First, most of the development/studying would be more about the details of browsers/jQuery/javascript itself. How to get the content of this input, how to attach this event, etc. The problem is that it doesn't do much to teach the mindset of programming. You know, when to apply for loop, when while loop, etc.

The other problem is that web dev is moving much much faster than most of the education systems in the world. In 2010, you probably would have taught about jQuery. In 2015, you probably would use vanilla JS as it's good enough, modern browsers are following the standards well enough. And then you have all the html5 elements (video, etc), css3 properties which are fairly important nowadays but didn't exist 5 years ago (or the browser support was poor).

So, web dev might work quite well for motivated individuals and equally motivated teachers but probably less so for mainstream education (i.e. highschools).

Python has it's place. When teaching kids, I guess it comes down to two things - are you targeting the lowest barrier to entry to make something whiz-bang to appeal to the largest common denominator of "I use Facebook so I'd like to make 'computer things'", in which case, alright they can install Tampermonkey and mess with a really inconsistent language like Ecmascript5[1] then spend a lot of time explaining things like the DOM and how to traverse it, then the issue of how to manipulate certain things (what do if getElementByName isn't working because someone decided to not properly tag things?), followed by now we have to teach them CSS so they actually can alter the aesthetics or worse, teach them JS so can actually add functionality (which involves all of the ES5 shims and a huge confusing ecosystem that even people in the industry like us have to spend tons of time working on).

On the other hand Python can be installed with one binary on Macs, Windows, and Linux with 300 packages and an IDE[1] and they'll be able to use it with the Excel spreadsheets down the road which they'll inevitably have to deal with if they're the average white-collar office worker. (See: http://xlwings.org/ and say goodbye to VBA).
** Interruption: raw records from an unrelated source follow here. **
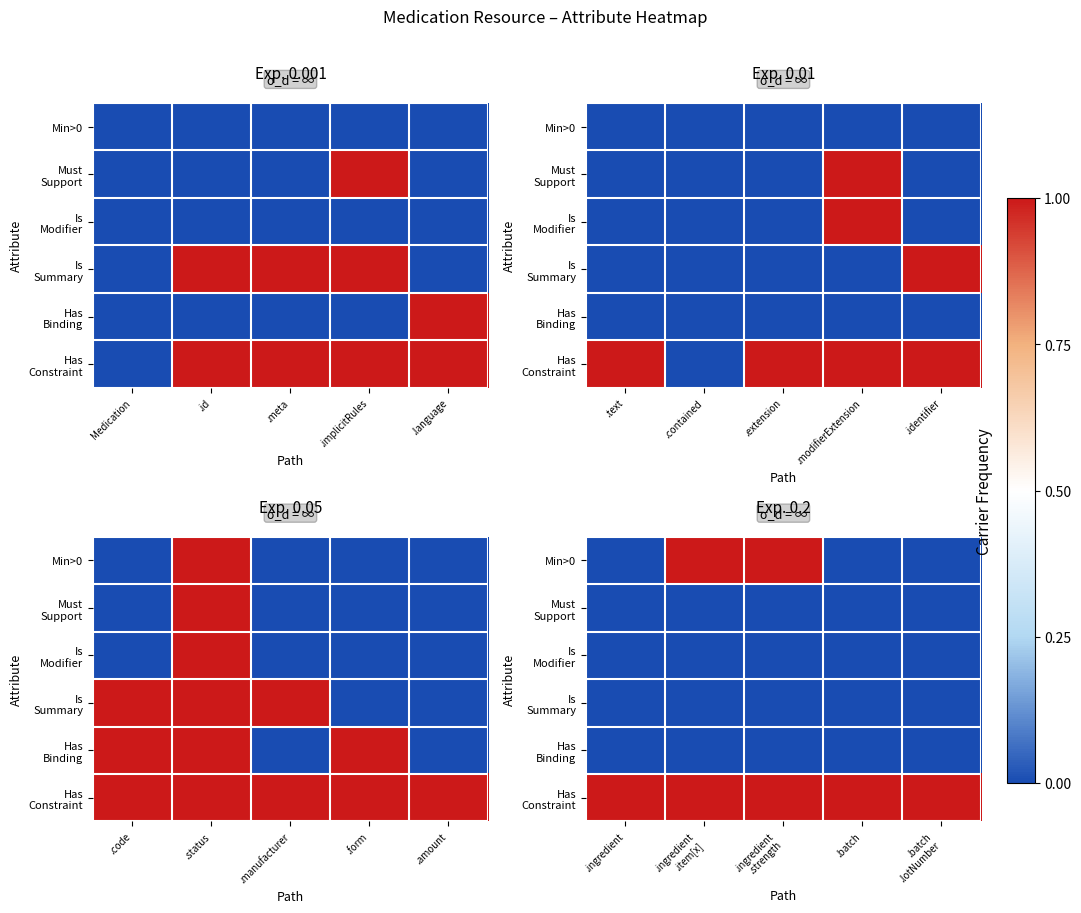

What is the total value across all series at .ingredient .item[x]?

2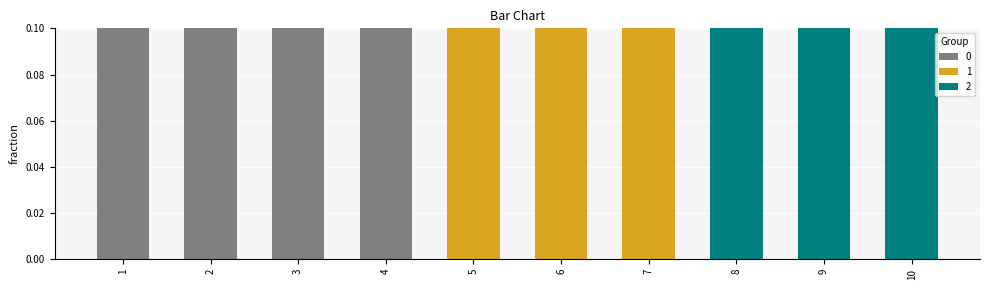

Rank the categories by 1 value from lowest to highest.

1, 2, 3, 4, 8, 9, 10, 5, 6, 7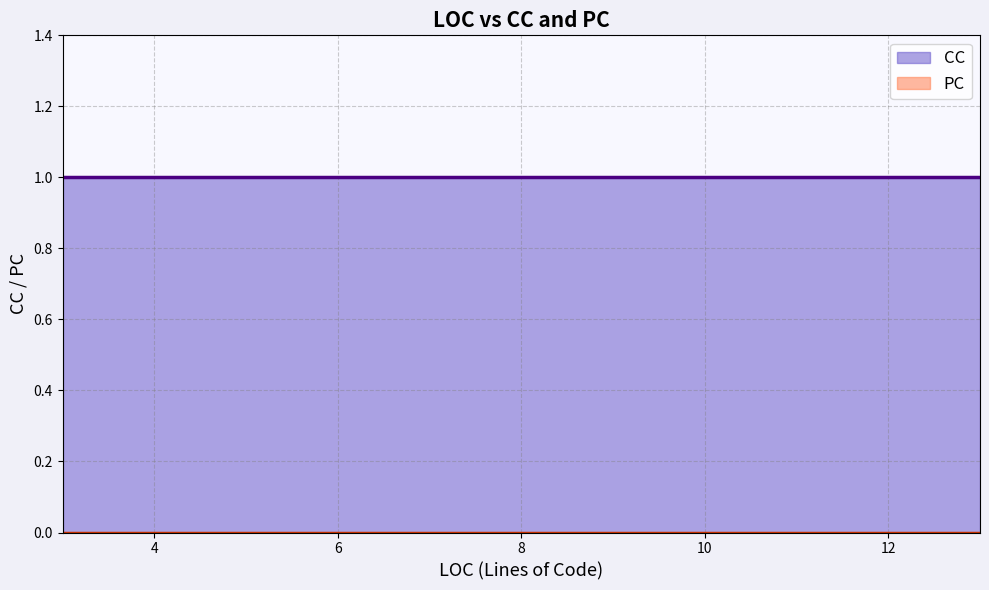

True or false: CC and PC intersect in this chart.

False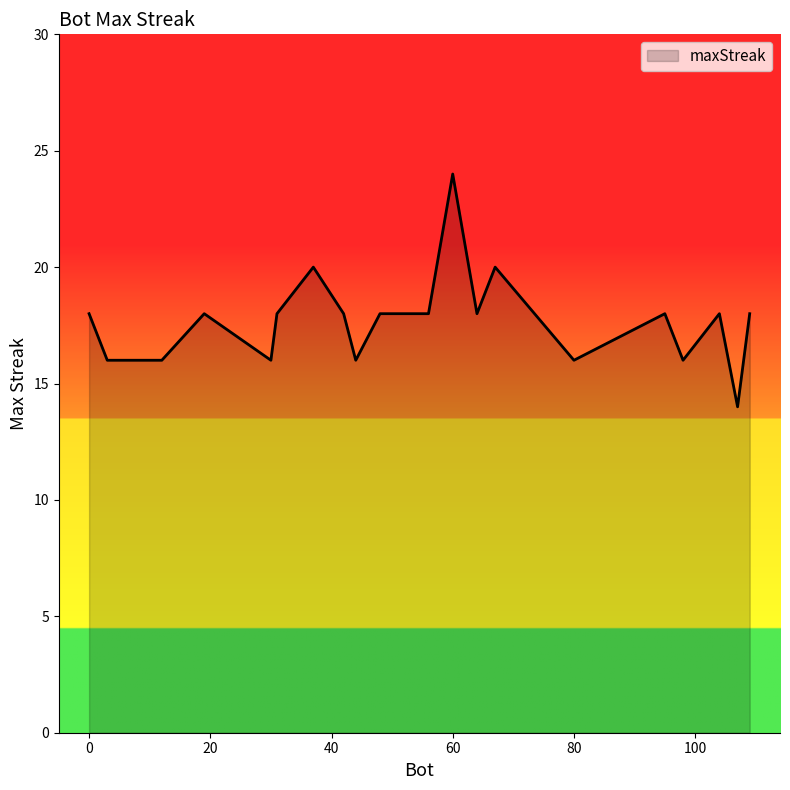

Does the chart display data point markers on the line(s)?

No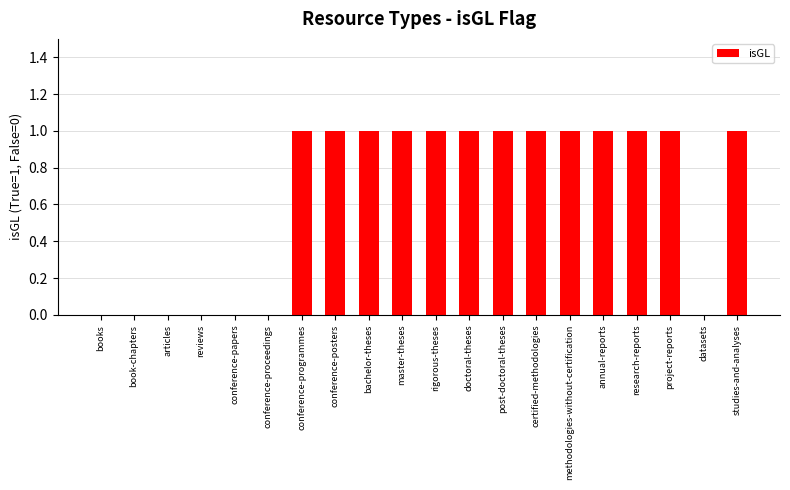

Is it true that the value at rigorous-theses is 2?

False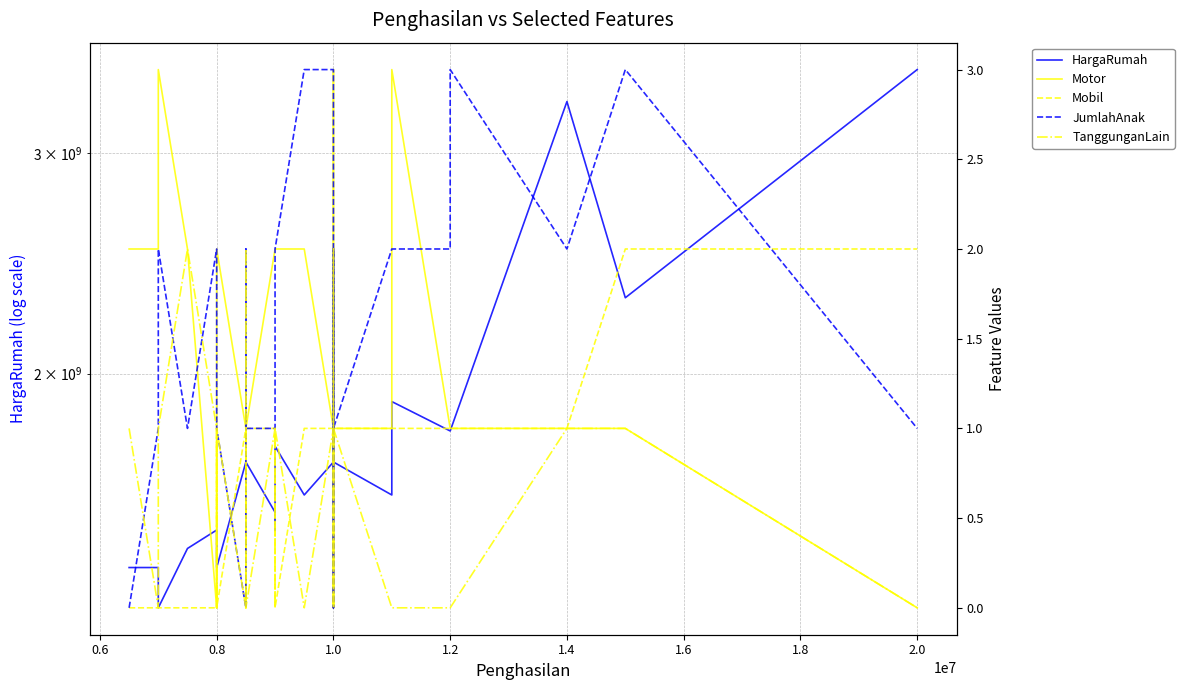

What is the difference between the maximum and minimum values in the HargaRumah series?

2200000000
The large majority of people will actually use Excel on a regular basis and if their job involves reconciling a lot of semi-structured data, as it frequently occurs with my friends in the social sciences or other non-CS fields, they'll largely benefit from Python.

Not only that but after having a core Python knowledge, with the same Anaconda package, you'll be able to make your own QT-native crossplatform full GUI binaries with an 'import PySide' or write your own 'web apps' with equal ease.

If your goal is to maximize the performance of your students in international competitive programming competitions, then you should be teaching them out of Competitive Programming and Steve Skeina's book so they recognize what category the problem falls into (it's usually one of 5 or 6), along with C++ plus the standard C++ libraries that everyone uses that loads in GMP, makes matrix manipulation easy, etc.

If your goal is to cater to the guys to teach fundamentals to those who are going to matriculate into the CS uni path, then both are wrong and you should be teaching out of something like the SICP from the 'top down' and something like ML from the 'bottom up'.

[1] https://www.continuum.io/downloads if you don't like Anaconda, there are a boatload of competitors like https://python-xy.github.io/ that come with Spyder, which I think we both will agree offers a better development experience than Tampermonkey.

Errata: [1] in the end-notes was supposed to be a link to the notorious EC5 equality. http://www.phoronix.com/forums/forum/software/programming-co...

What was actually annotated as [1] in the end-notes should have been annotated as [2] with the proper link. The "IDE[1]" annotation should be altered to "IDE[2]".